Task A: From the text on hunting in Namibia, list the reasons Maxi gives for why hunting benefits communities.
Task B: Update the passage on hunting in Namibia from "By Kirsty Watermeyer" to "Management activities (CBNRM).", putting "head" wherever "Director" appears.
Task C: Carry on writing the piece about community views on hunting in Namibia, starting after its final sentence.

Document extract:
'''

By Kirsty Watermeyer

“The community voice is consistently in support of hunting here in Namibia. Here we have around eighty-six conservancies and eighty percent of these have some form of hunting in their conservation areas. Even those communities that do not have hunting in their conservancies understand that it is not only an economic benefit but it also is a conservation tool.” These are the words of Maxi Pia Louis, the Director of NACSO (the Namibian Association of CBNRM Support Organisations), whose role is to assist conservancies and other rural associations to manage their natural resources for their own benefit and to enhance conservation through Community Based Natural Resource Management activities (CBNRM).

Maxi is passionate about working with communities in rural areas and has dedicated herself to the CBNRM Programme for the last 15 years in government and non-governmental agencies. She is an expert on topics related to the community perspective. When asked what she feels is the community voice on the topic of hunting, Maxi replied: “Communities want to be allowed to use wildlife in a sustainable way. Hunting benefits communities because it is good conservation, it preserves wildlife areas and it is a good means of making sure communities tolerate wildlife. Namibia is a dry country, we need to ensure there are not too many animals using the same resources in one area. This comes down to the sustainable management of wildlife.”

'''

Data records:

'''

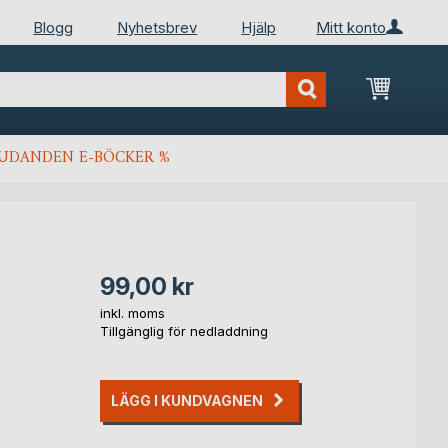
Blogg
Nyhetsbrev
Hjälp
Mitt konto
Min kun
JUDANDEN E-BÖCKER %
99,00 kr
inkl. moms
Tillgänglig för nedladdning
LÄGG I KUNDVAGNEN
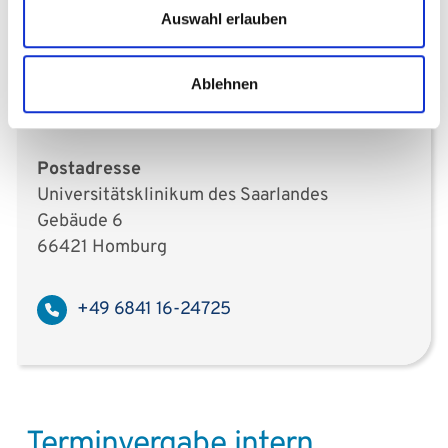
Auswahl erlauben
HNO & Urologie
Sprechzeiten
Ablehnen
Montag bis Freitag von 8 bis 13 Uhr
Postadresse
Universitätsklinikum des Saarlandes
Gebäude 6
66421 Homburg
+49 6841 16-24725
Terminvergabe intern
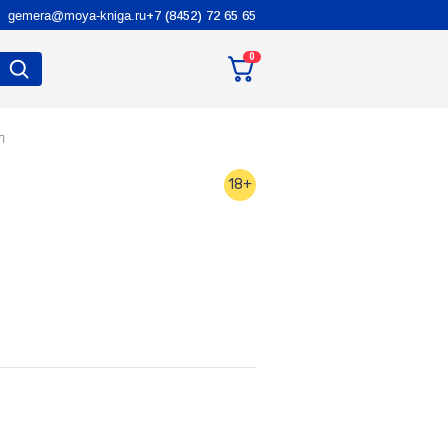
gemera@moya-kniga.ru
+7 (8452) 72 65 65
0
л
18+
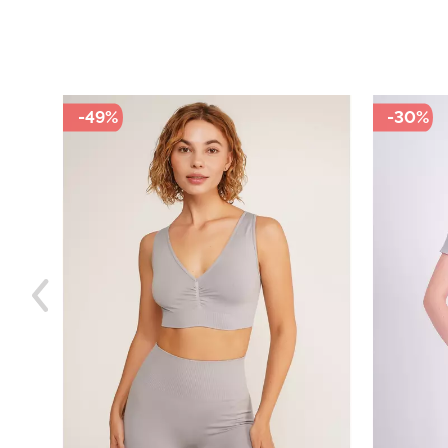
-49%
-30%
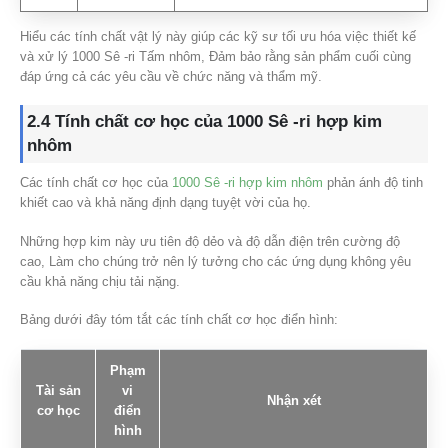
Hiểu các tính chất vật lý này giúp các kỹ sư tối ưu hóa việc thiết kế
và xử lý 1000 Sê -ri Tấm nhôm, Đảm bảo rằng sản phẩm cuối cùng
đáp ứng cả các yêu cầu về chức năng và thẩm mỹ.
2.4 Tính chất cơ học của 1000 Sê -ri hợp kim
nhôm
Các tính chất cơ học của
1000 Sê -ri hợp kim nhôm
phản ánh độ tinh
khiết cao và khả năng định dạng tuyệt vời của họ.
Những hợp kim này ưu tiên độ dẻo và độ dẫn điện trên cường độ
cao, Làm cho chúng trở nên lý tưởng cho các ứng dụng không yêu
cầu khả năng chịu tải nặng.
Bảng dưới đây tóm tắt các tính chất cơ học điển hình:
Phạm
Tài sản
vi
Nhận xét
cơ học
điển
hình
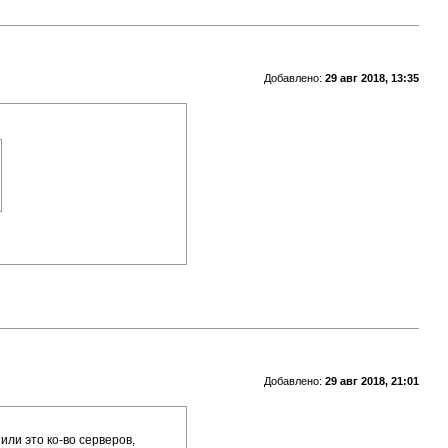
Добавлено:
29 авг 2018, 13:35
Добавлено:
29 авг 2018, 21:01
или это ко-во серверов,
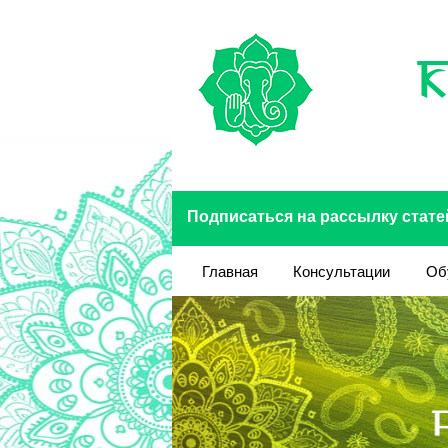
Перейти к основному содержанию
Подписаться на рассылку стате
Главная
Консультации
Об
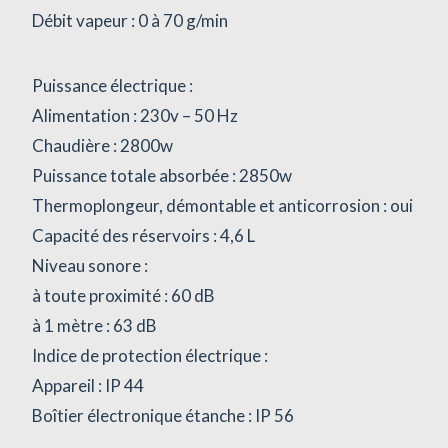
Débit vapeur : 0 à 70 g/min
Puissance électrique :
Alimentation : 230v – 50 Hz
Chaudière : 2800w
Puissance totale absorbée : 2850w
Thermoplongeur, démontable et anticorrosion : oui
Capacité des réservoirs : 4,6 L
Niveau sonore :
à toute proximité : 60 dB
à 1 mètre : 63 dB
Indice de protection électrique :
Appareil : IP 44
Boîtier électronique étanche : IP 56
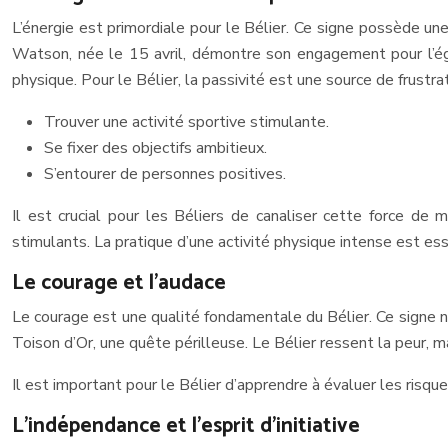
L’énergie est primordiale pour le Bélier. Ce signe possède u
Watson, née le 15 avril, démontre son engagement pour l’éga
physique. Pour le Bélier, la passivité est une source de frustrat
Trouver une activité sportive stimulante.
Se fixer des objectifs ambitieux.
S’entourer de personnes positives.
Il est crucial pour les Béliers de canaliser cette force de 
stimulants. La pratique d’une activité physique intense est esse
Le courage et l’audace
Le courage est une qualité fondamentale du Bélier. Ce signe n
Toison d’Or, une quête périlleuse. Le Bélier ressent la peur, m
Il est important pour le Bélier d’apprendre à évaluer les risqu
L’indépendance et l’esprit d’initiative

'''

Exercise result A:
- It is good conservation.
- It preserves wildlife areas.
- It is a good means of making sure communities tolerate wildlife.

Exercise result B:
By Kirsty Watermeyer

“The community voice is consistently in support of hunting here in Namibia. Here we have around eighty-six conservancies and eighty percent of these have some form of hunting in their conservation areas. Even those communities that do not have hunting in their conservancies understand that it is not only an economic benefit but it also is a conservation tool.” These are the words of Maxi Pia Louis, the head of NACSO (the Namibian Association of CBNRM Support Organisations), whose role is to assist conservancies and other rural associations to manage their natural resources for their own benefit and to enhance conservation through Community Based Natural Resource Management activities (CBNRM).

Exercise result C:
There are communities in Namibia whose entire livelihoods depend on hunting. If hunting were to stop there, these communities would face a future with zero income and, as Maxi explains, this includes direct income (cash in hand) as well as support for their projects and more.

Communities who live with wildlife often do so at huge personal cost. “It’s the price you pay when living with wildlife”, says Maxi. “It has an impact in terms of human-wildlife conflict. Communities have to share their resources with wildlife. They have to share the grazing or water for their stock, and often these resources are already limited. Plus, should they lose stock or crops to wild animals, they would only get an offset fee and not the full replacement value of their assets. There is a price you pay when you live with wildlife.” Understanding the personal sacrifice communities make to live with wild animals should warrant an understanding in their desire to generate an income from their land.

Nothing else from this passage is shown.